February 6
On February 6, 1868 the English printing periodical, The Printers’ Register, published the “Reflections of an American Country Printer on Printing Considered as a Fine Art.” The country printer evidently chose to remain anonymous but his meditations have the universality of all printers in love with their craft.
“The great intelligence of printers,” he wrote, “is a proverb, and popular belief, always blundering, attributes this as a cause, rather than as a result, of their connection with the profession. Granted that it requires a higher intelligence in a boy to fit him for apprenticeship to printing than to making horse-shoes; the truth still remains, that the effects of the art upon him are to produce a higher form of culture than any common trade could furnish him.”

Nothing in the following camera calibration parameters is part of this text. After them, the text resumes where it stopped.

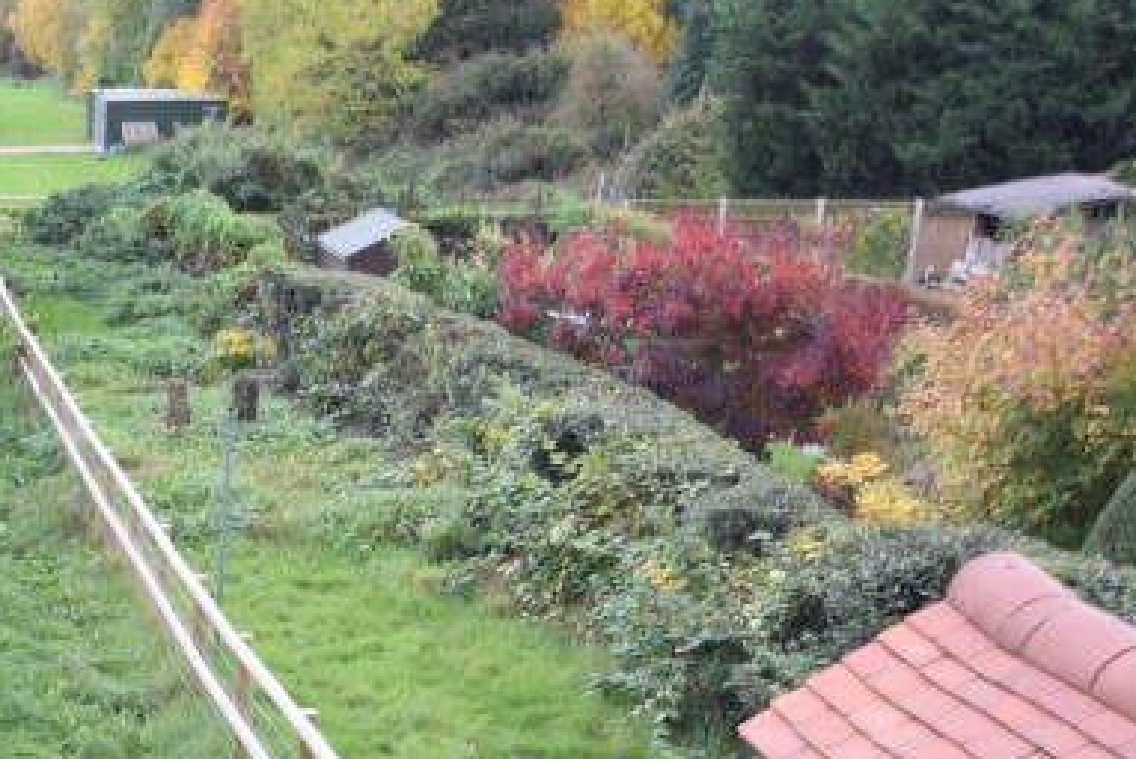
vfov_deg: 19.2
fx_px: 2157
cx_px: -202
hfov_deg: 26.5
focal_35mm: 68
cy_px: 805
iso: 800
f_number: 5
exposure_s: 1/100
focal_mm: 17
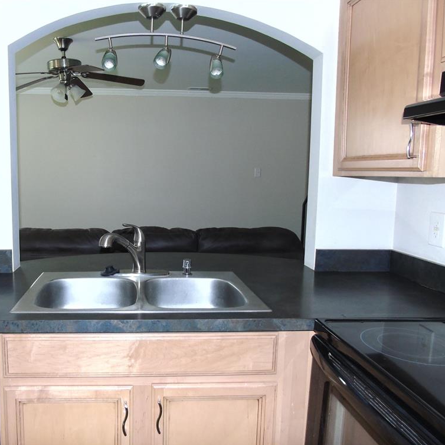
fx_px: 436
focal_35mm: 30
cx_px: 153
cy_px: 225
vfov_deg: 54.0
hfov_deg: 53.1
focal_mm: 4.4
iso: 200
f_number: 3.4
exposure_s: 1/30
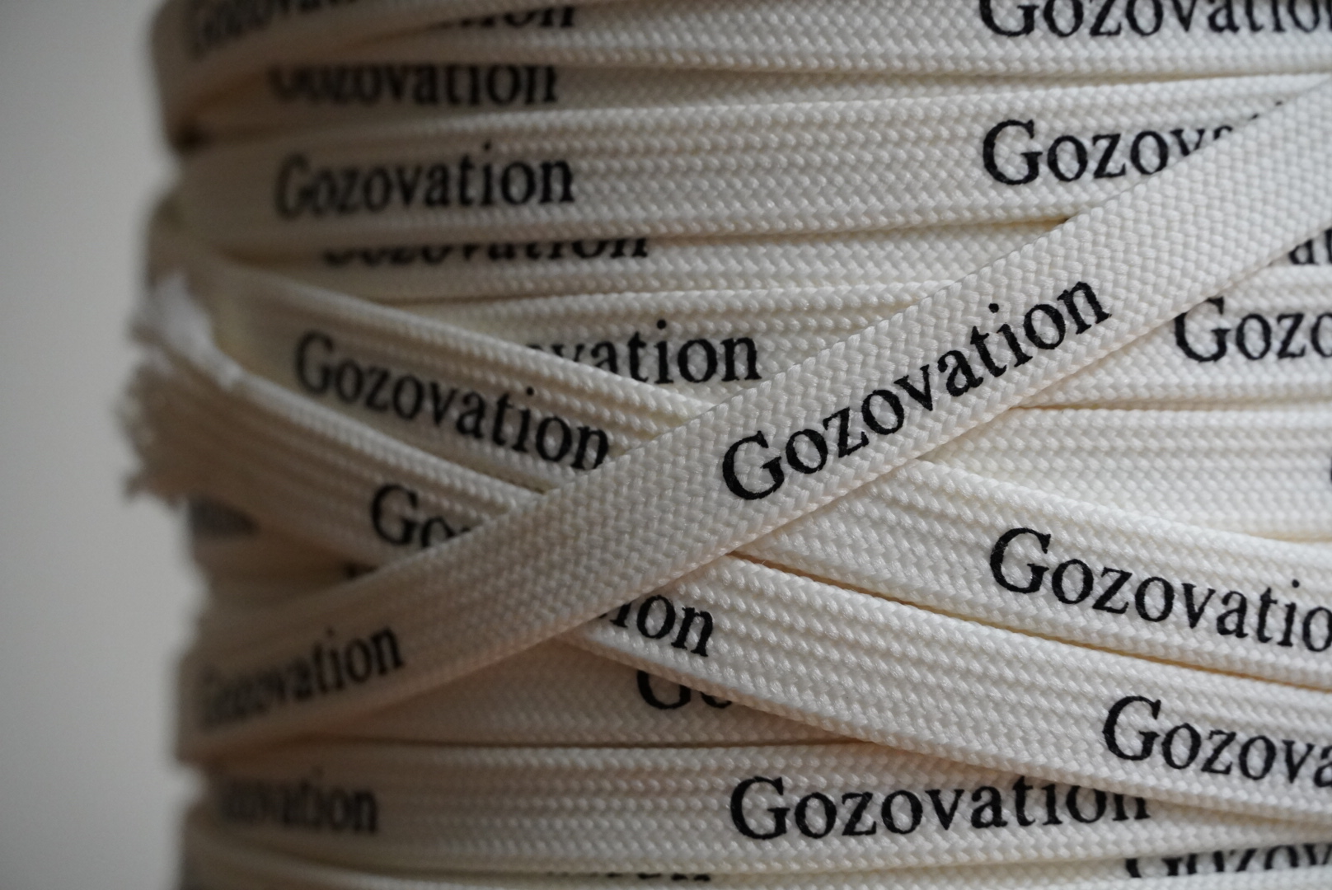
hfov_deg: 11.1
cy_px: 445
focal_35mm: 184
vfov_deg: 7.5
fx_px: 6831
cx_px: 666
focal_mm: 123
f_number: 5.6
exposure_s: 1/200
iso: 3200
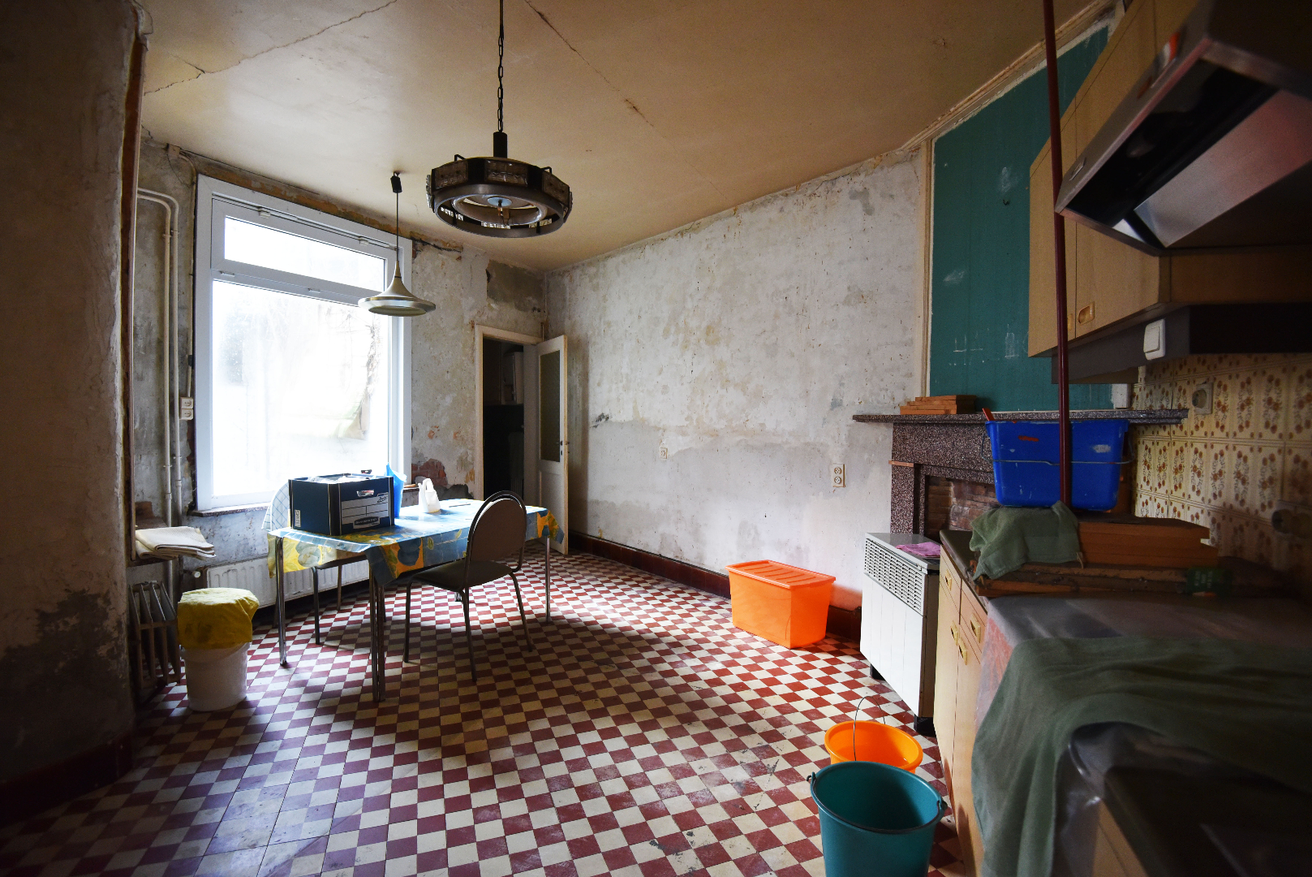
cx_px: 656
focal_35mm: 16
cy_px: 438
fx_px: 583
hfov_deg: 96.7
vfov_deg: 73.8
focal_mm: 16
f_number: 4
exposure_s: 1/60
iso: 2000
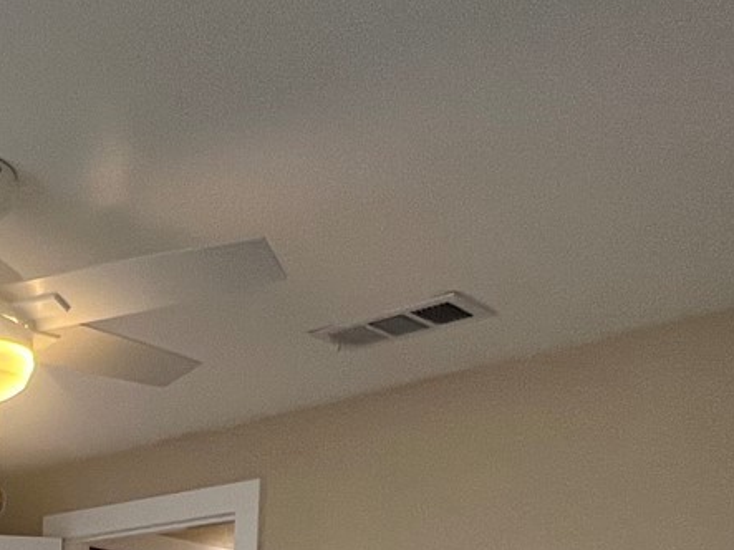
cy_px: 888
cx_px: 23
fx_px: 996
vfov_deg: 23.0
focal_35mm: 47
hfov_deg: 36.8
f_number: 1.8
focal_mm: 1.57
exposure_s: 1/120
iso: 80
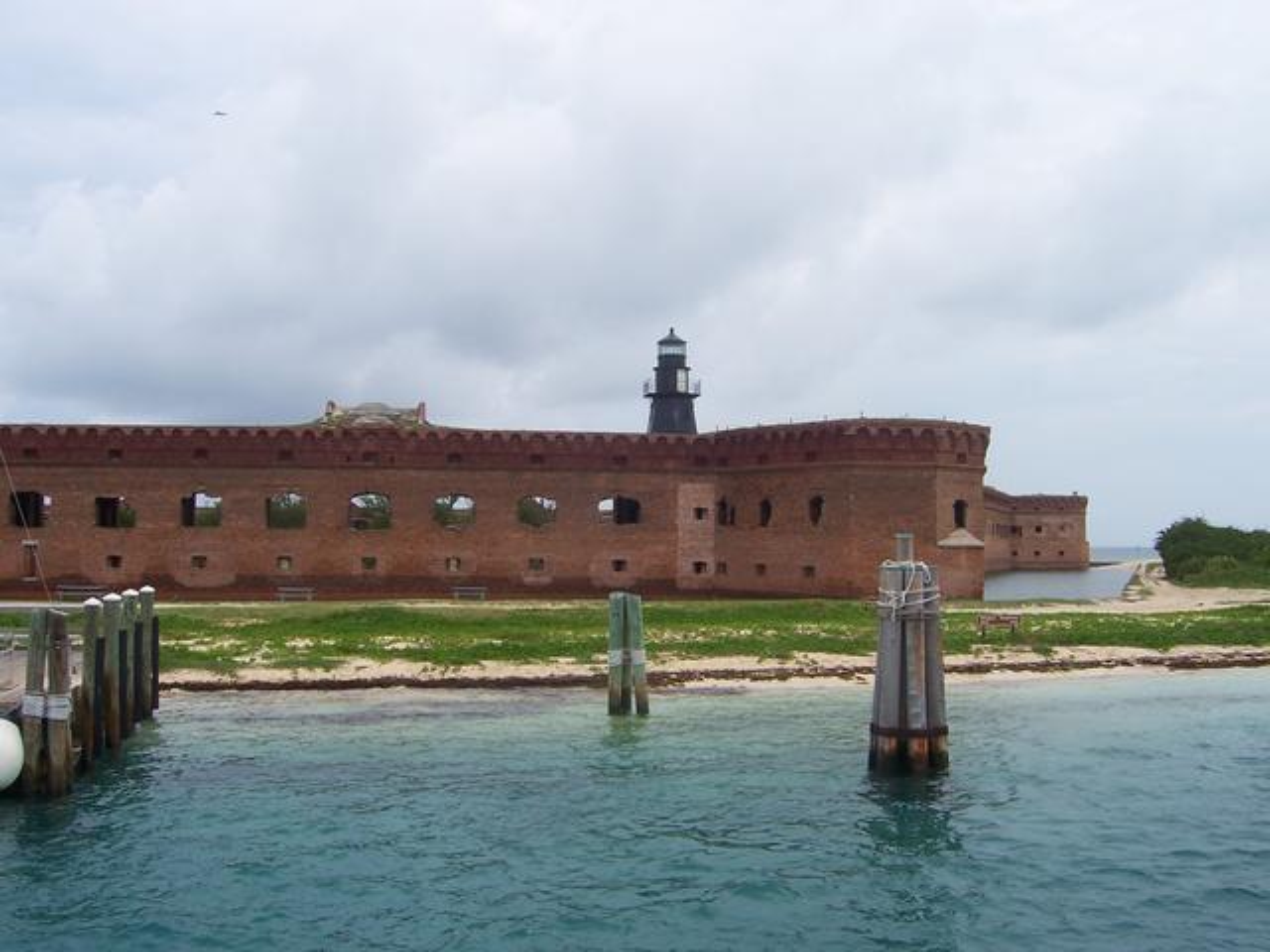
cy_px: 476
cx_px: 635
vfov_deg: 39.7
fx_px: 1321
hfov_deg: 51.4
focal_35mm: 36
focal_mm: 6
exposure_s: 1/500
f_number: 4.8
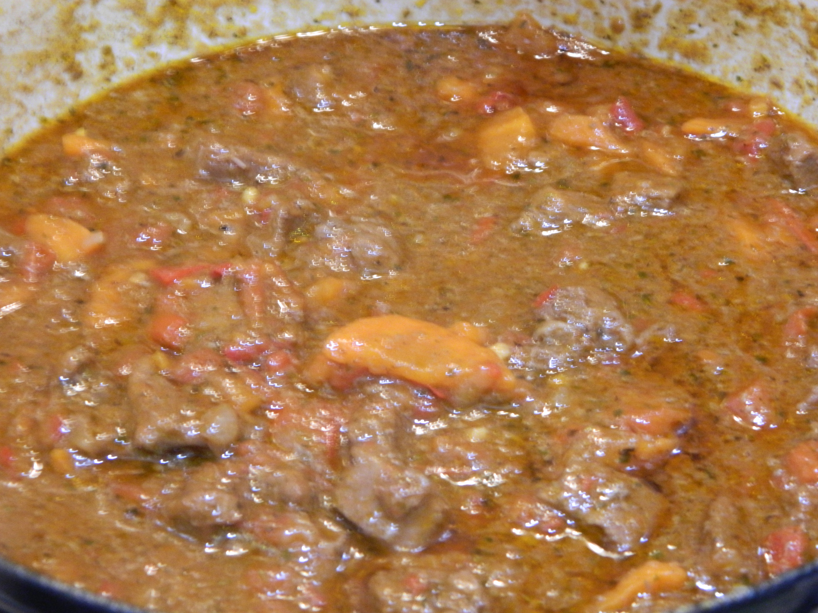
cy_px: 306
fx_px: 1985
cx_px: 409
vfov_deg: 17.6
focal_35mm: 84
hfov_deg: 23.3
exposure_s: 1/4
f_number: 4.2
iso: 400
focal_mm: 15.1
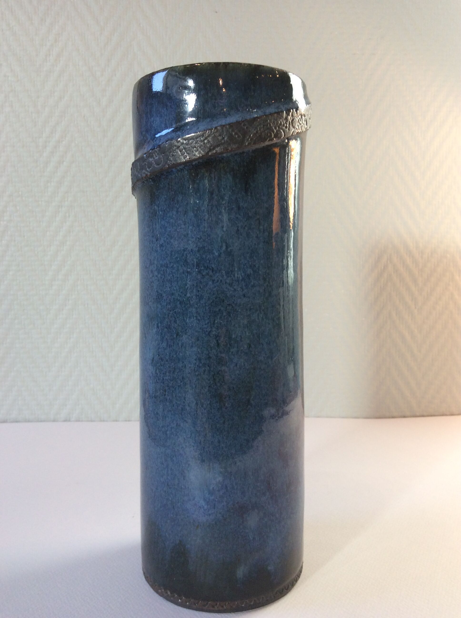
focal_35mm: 32
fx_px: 570
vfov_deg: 56.9
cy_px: 309
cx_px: 230
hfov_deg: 44.1
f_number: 2.4
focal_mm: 3.3
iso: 50
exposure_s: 1/100
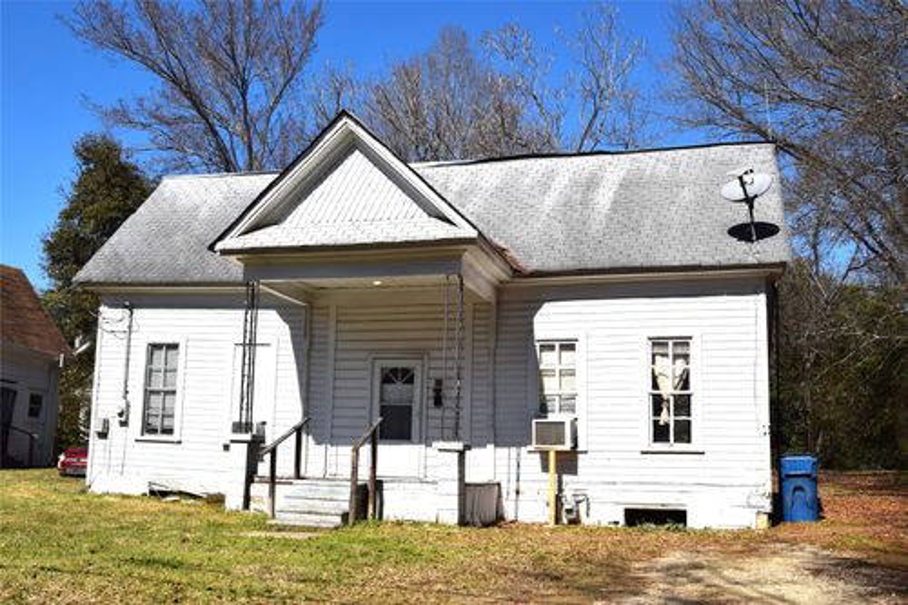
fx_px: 908
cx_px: 454
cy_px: 302
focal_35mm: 36
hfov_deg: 53.1
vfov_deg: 36.8
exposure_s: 1/500
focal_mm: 24
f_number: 11
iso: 200
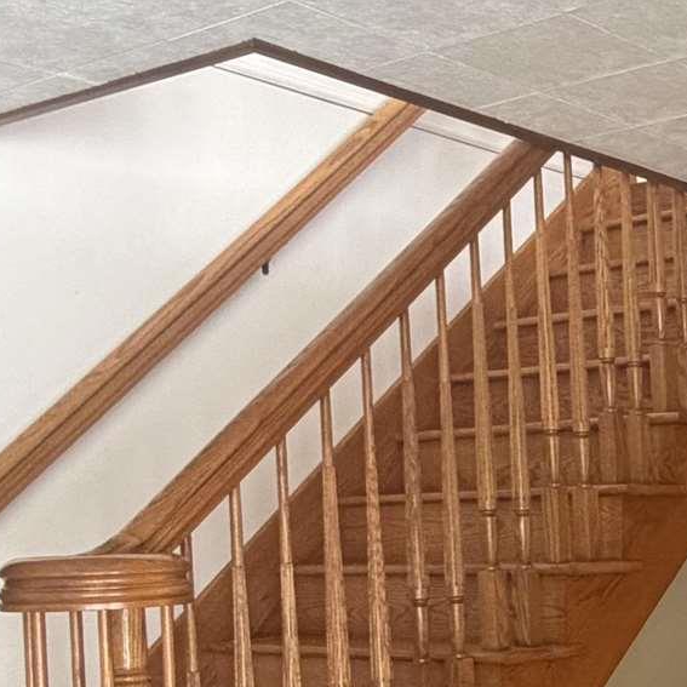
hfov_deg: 24.6
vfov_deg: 25.1
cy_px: 600
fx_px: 1504
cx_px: 686
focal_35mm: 67
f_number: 2.2
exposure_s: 1/109
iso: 320
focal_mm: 2.22
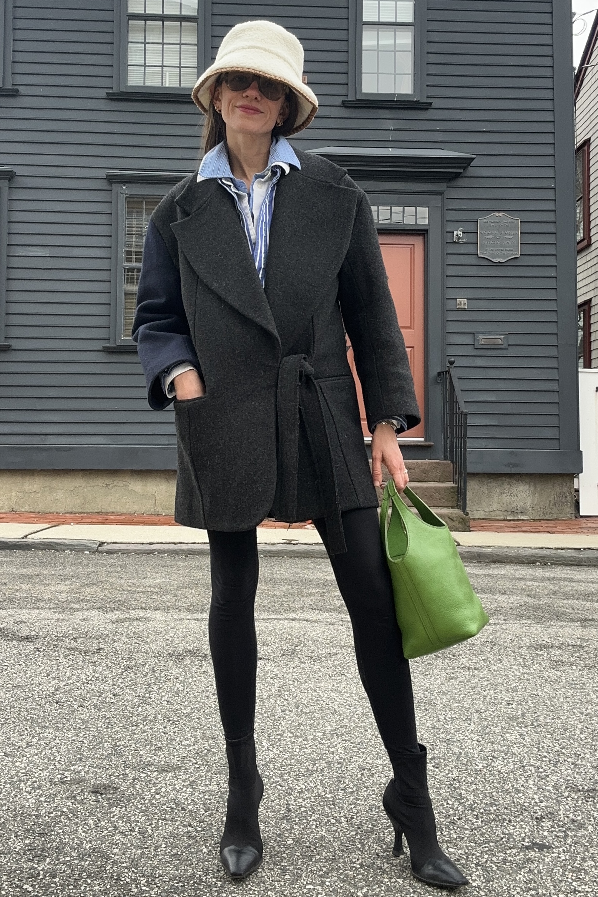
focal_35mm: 32
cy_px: 459
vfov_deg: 58.7
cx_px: 301
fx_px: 798
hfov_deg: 41.1
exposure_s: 1/121
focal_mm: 2.69
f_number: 1.9
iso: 20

“What further conditions can be required to establish the rank of Typography? I can think but of one: it is that printers should in all honorable ways claim the social rank they are entitled to. . . . We need to crush out of ourselves that cringing hypocrisy which causes many to say, ‛I am a Printer’ in a tone and with a manner that convey the impression that the avowal is made by one who regrets that he is not a blacksmith or a bricklayer. There should be something of the proud Civis Romanus Sum air accompanying the declaration; for he who worthily fills a printer’s place in this busy age is fit companion for poets and painters—yea, a nobler art is his, for he not only furnishes the inspiration and the form of beauty, but creates the capacity to comprehend it. He is the high priest of intellect, teaching it the very alphabet, and spreading before it the grandest of heroic epics! . . . Who shall measure the bounds of his influence, or compute the reach of his importance? He uncloses the iron doors of despotism and tyranny, and Liberty comes forth radiant among men. Oh! the manacles that must still have corroded and borne down the limbs and the aspirations of all races, but for the followers of Fust! Oh! the grand bonfire of royal pomps, vanities, and atrocities that these four centuries of printing have already set ablaze: and the grander crashing of worn-out superstitions, the banishment of leprosies of kingly folly, the tearing down of all hoary structures of Wrong, soon to come, when, through the apostleship of the Press, the peoples are educated to know their rights, —‛and knowing, dare maintain them!’
“And shall the humblest neophyte in the exalted Art blush to his own connection with it? Shall he not rather exalt that he wears a dignity greater than prince or potentate can confer, in that he serves at the altar of civilization, progress, freedom? How can such a one degrade his profession by calling it a trade and speak of its temple as the shop?”